## Work instructions
[1] In the Many-to-English data page, why should the files train.v1.{eng.tok,src.tok,lang,prov} have the same number of lines?
[2] Rewrite the Many-to-English data page between "train.v1.tok.stats.tsv # stats" and "our bad records.", inclusive, replacing "notebook" with "workbook".
[3] According to the Many-to-English data page, how many sentences does the validation file devs-combo-shuf10k-raw+tok.tgz hold, and where do they come from?

## Supplied text
============================================================
Many-to-English: Data (v1)
Datasets are available at
train.raw.tsv.gz # Training data in raw form, before cleaning, deduping and tokenization
train.v1.eng.tok.gz # English training data, after cleaning and tokenization
train.v1.src.tok.gz # Source training data, after cleaning and tokenization
train.v1.lang.gz # lang ID of source side sentences
train.v1.prov.gz # provenance of record (to see where where this record)
train.v1.tok.stats.tsv # stats such as sentence and token count per language
devs-combo-shuf10k-raw+tok.tgz # 10K sentences for validation, randomly sampled from all dev sets
devtests-raw+tok.tgz # all the dev and test data; both raw and tokenized
citations.bib # BibTeX of articles which published the datasets collected in this work
prep.tgz # scripts to prepare datasets from square 1.
train.v1.{eng.tok,src.tok,lang,prov}
are plain text files after running gunzip.
They should have same number of lines. Line number is the way to cross-reference between them.
You may also prepare these datasets from scratch or revise cleaning mechanisms starting from train.raw.tsv.gz
. The prep.tgz
file has datatprep.ipynb
notebook that contains steps to download, tokenize, deduplicate and filter our bad records.
============================================================
## Data extract
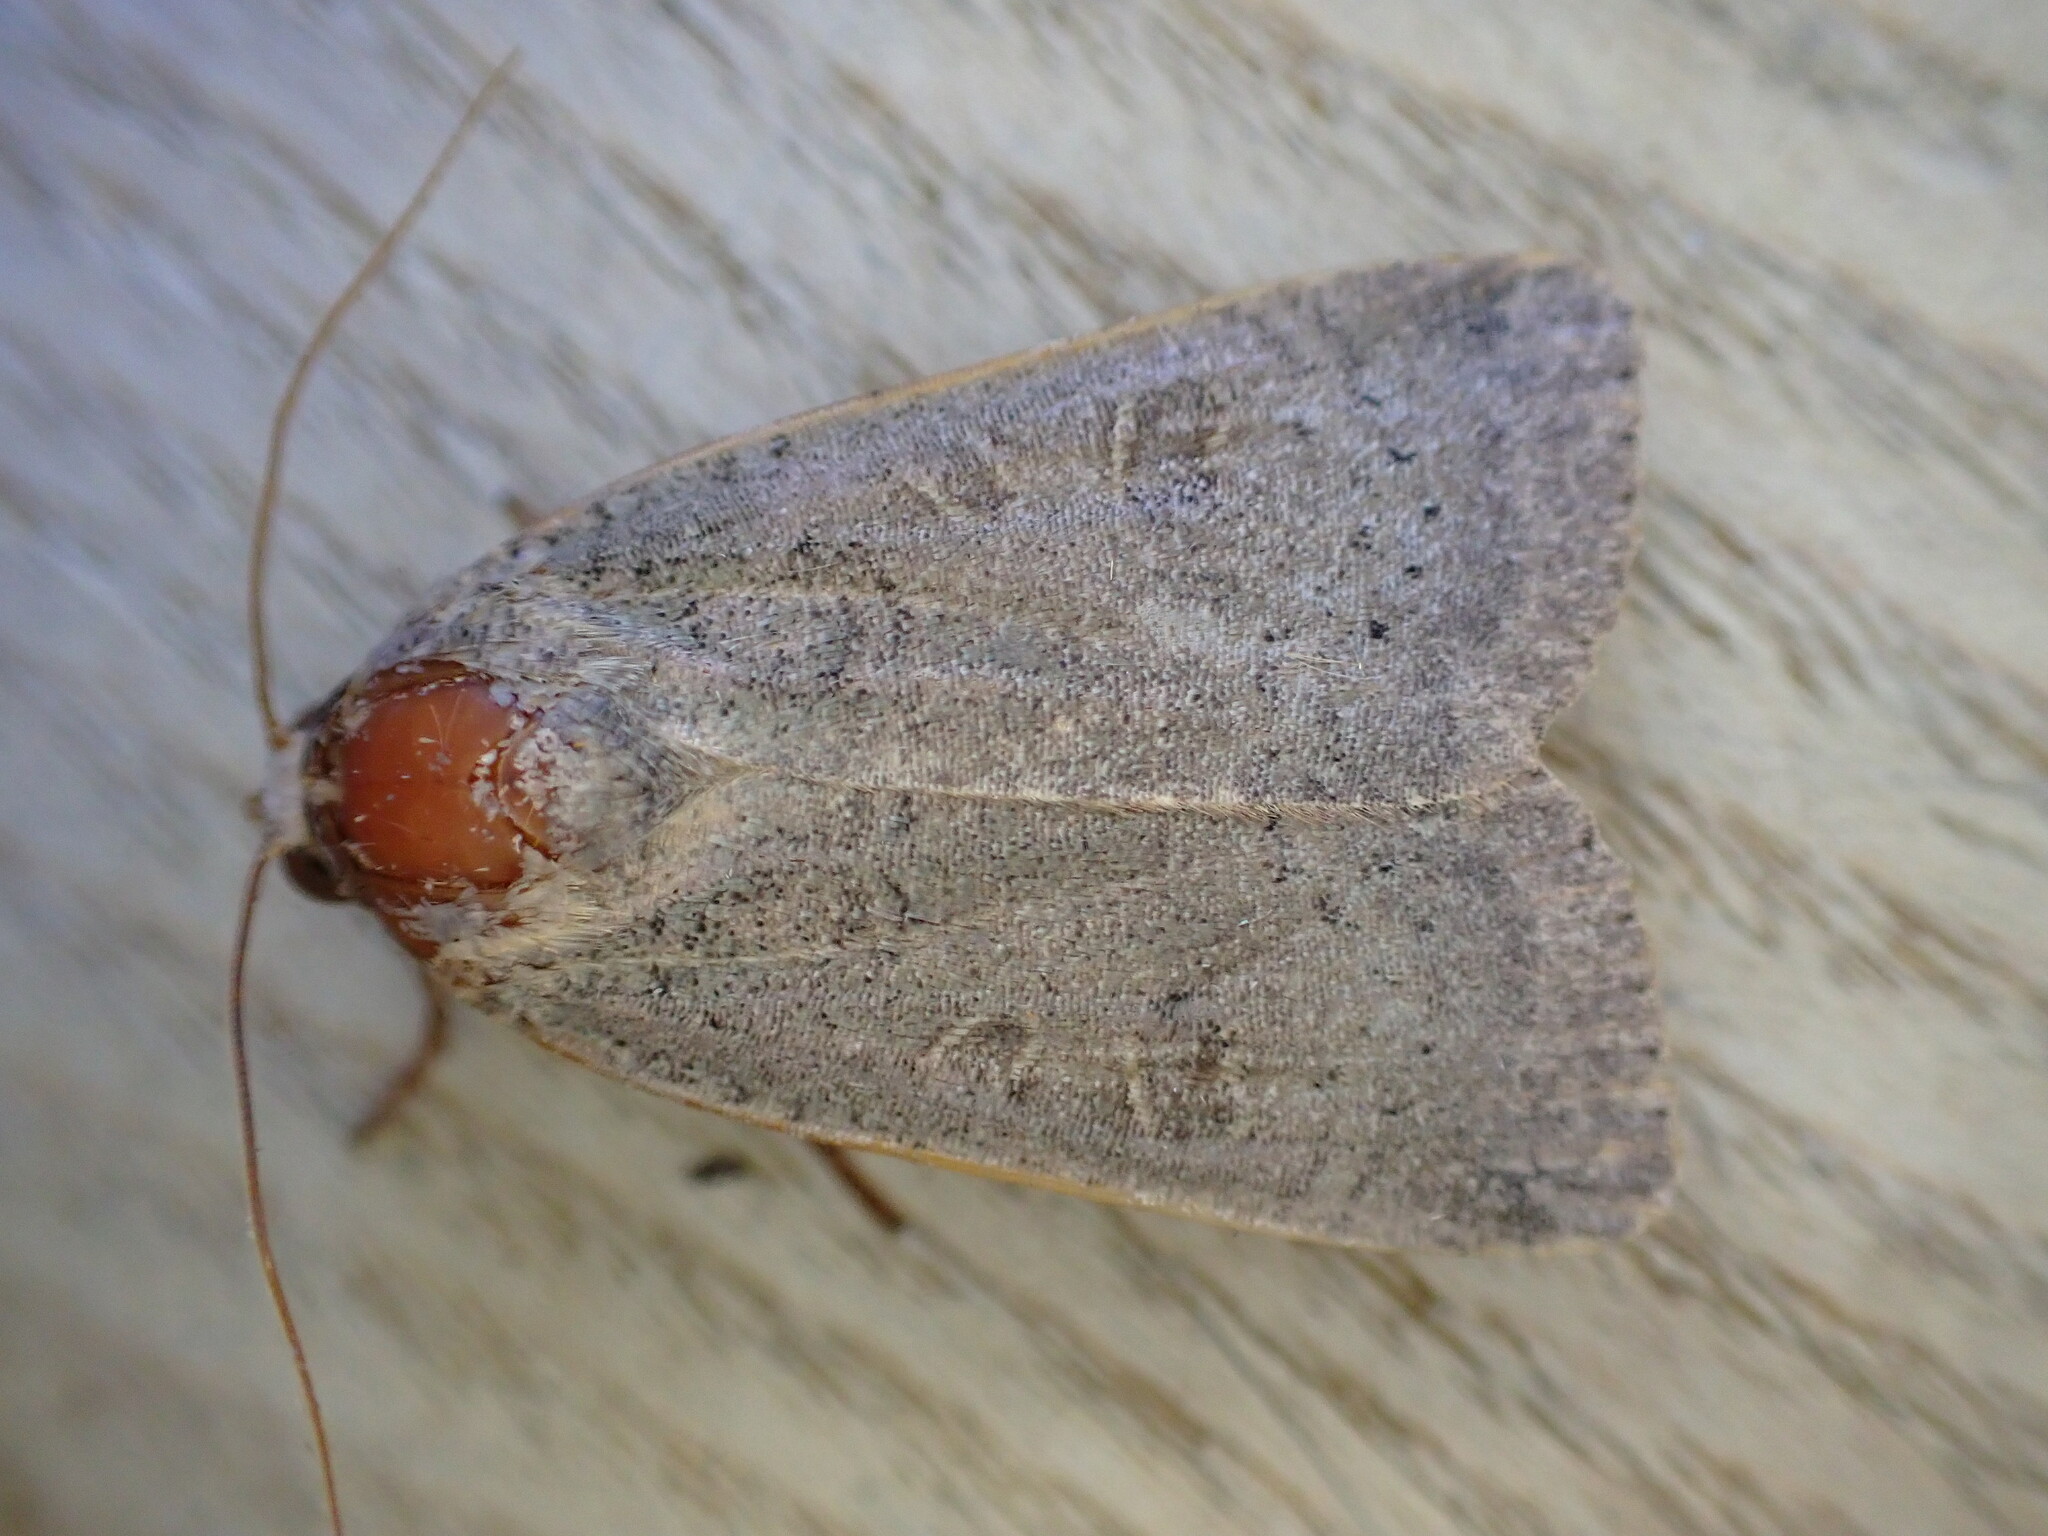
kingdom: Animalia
============================================================
## Answers by item number
[1] They must match line for line because the line number is how the files are cross-referenced with one another.

[2]
train.v1.tok.stats.tsv # stats such as sentence and token count per language
devs-combo-shuf10k-raw+tok.tgz # 10K sentences for validation, randomly sampled from all dev sets
devtests-raw+tok.tgz # all the dev and test data; both raw and tokenized
citations.bib # BibTeX of articles which published the datasets collected in this work
prep.tgz # scripts to prepare datasets from square 1.
train.v1.{eng.tok,src.tok,lang,prov}
are plain text files after running gunzip.
They should have same number of lines. Line number is the way to cross-reference between them.
You may also prepare these datasets from scratch or revise cleaning mechanisms starting from train.raw.tsv.gz
. The prep.tgz
file has datatprep.ipynb
workbook that contains steps to download, tokenize, deduplicate and filter our bad records.

[3] It holds 10K sentences, randomly sampled from all dev sets.